**JOB:**
How many lines in the listing below contain the word "which"? Reply with the number only.

**SUPPLIED DATA:**
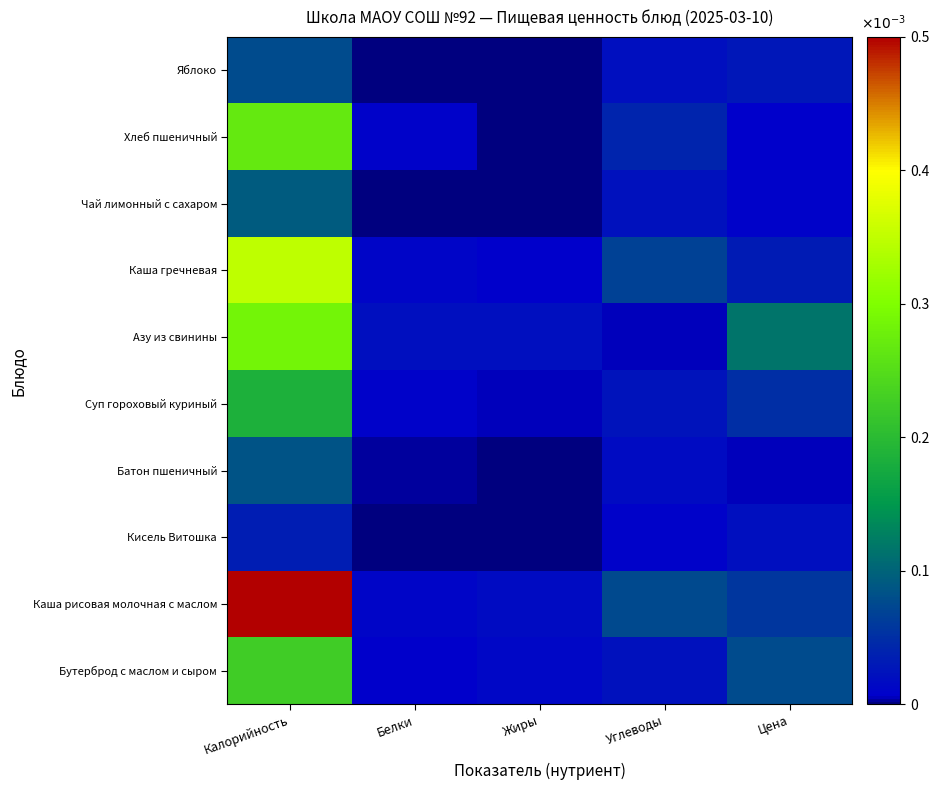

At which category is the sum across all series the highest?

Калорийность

...

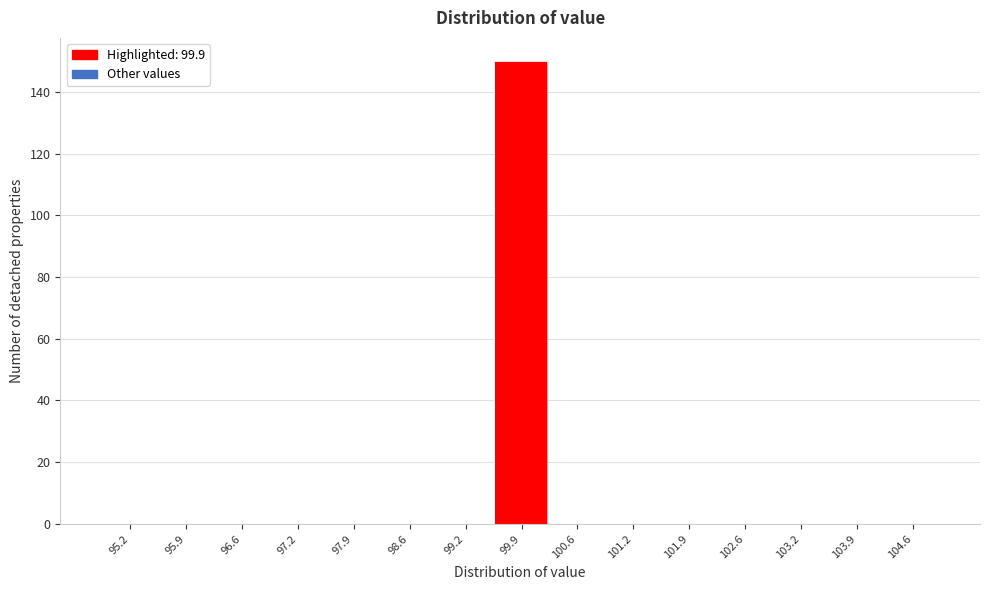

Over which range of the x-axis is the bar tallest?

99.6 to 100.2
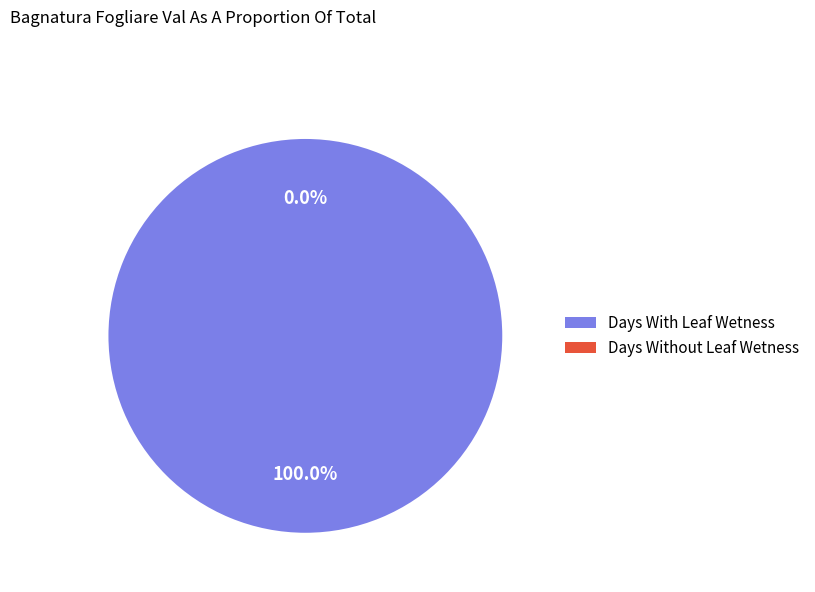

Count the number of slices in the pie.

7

**SOLUTION TO THE PROBLEM:**
2